───── Selection
Arizona Corporation Com'n v. Fred Harvey Transp. Co.

Annotate this Case

95 Ariz. 185 (1964)

388 P.2d 236

ARIZONA CORPORATION COMMISSION, George Senner, E.T. Williams, Jr., and Jack Buzard, as members of the Commission, Appellants and Cross-Appellees, Nava-Hopi Tours, a corporation, Appellee and Cross-Appellant, v. FRED HARVEY TRANSPORTATION COMPANY, a corporation, Appellee and Cross-Appellant.

No. 7371.

Supreme Court of Arizona. In Division.

January 16, 1964.

*187 Robert W. Pickrell, Atty. Gen., Alvin E. Larson, former Asst. Atty. Gen., for appellants and cross-appellees.

Fennemore, Craig, Allen & McClennen, Phoenix, for Fred Harvey Transp. Co., appellee and cross-appellant.

Wilson, Compton & Wilson, Flagstaff, for Nava-Hopi Tours, appellee and cross-appellant.


This appeal is from a judgment of the superior court setting aside a decision of the Corporation Commission with directions to grant an amended certificate of convenience and necessity for motor transportation to Fred Harvey Transportation Company.

Prior to February 1960, two improved motor vehicle routes existed between Flagstaff and Grand Canyon, Arizona. Appellee Fred Harvey Transportation Company, herein called "Harvey", was then authorized as a motor carrier to transport passengers and baggage on a route commencing at Flagstaff and running north on Highway 89 to Cameron and then west on State Route 64 to the Grand Canyon, a distance of approximately 109 miles. Nava-Hopi Tours, herein called "Nava-Hopi", was authorized to transport passengers from Flagstaff to the Grand Canyon west along Highway 66 to its junction with State Route 64 then north to the Grand Canyon, a distance of approximately 91 miles.
──────────
───── Material provided
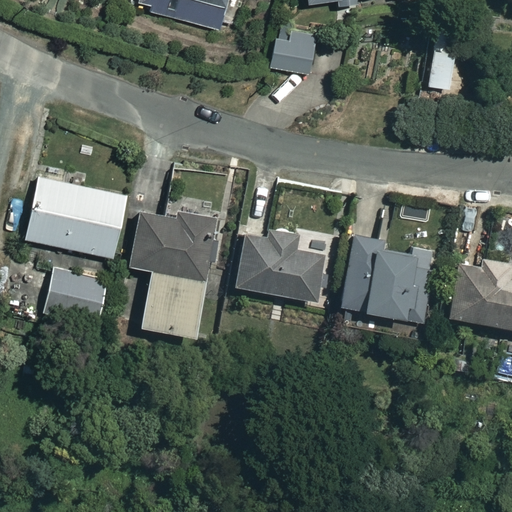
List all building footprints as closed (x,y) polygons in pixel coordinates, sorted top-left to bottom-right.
[(222,0),(138,0),(136,9),(215,28),(222,0)] [(310,42),(268,35),(264,66),(305,72),(310,42)] [(419,58),(417,74),(423,75),(421,86),(445,89),(451,43),(427,40),(425,59),(419,58)] [(121,192),(32,174),(19,236),(109,254),(121,192)] [(207,217),(132,204),(122,260),(141,264),(131,320),(187,330),(207,217)] [(289,236),(236,225),(224,280),(306,296),(315,251),(287,245),(289,236)] [(374,237),(344,231),(329,297),(411,314),(424,254),(373,243),(374,237)] [(511,262),(478,255),(476,264),(449,258),(438,309),(511,324),(511,262)] [(93,275),(48,267),(41,310),(86,317),(93,275)]
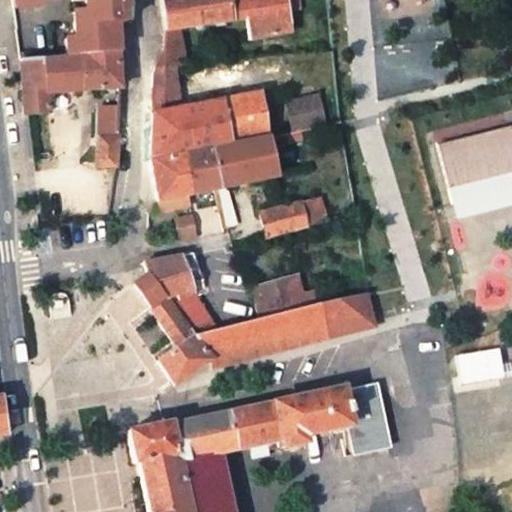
──────────
What to produce => Please put this sentence from the Arizona court opinion into Spanish: "This appeal is from a judgment of the superior court setting aside a decision of the Corporation Commission with directions to grant an amended certificate of convenience and necessity for motor transportation to Fred Harvey Transportation Company."

Result => Esta apelación se interpone contra una sentencia del tribunal superior que anuló una decisión de la Comisión de Corporaciones con instrucciones de otorgar a Fred Harvey Transportation Company un certificado enmendado de conveniencia y necesidad para el transporte motorizado.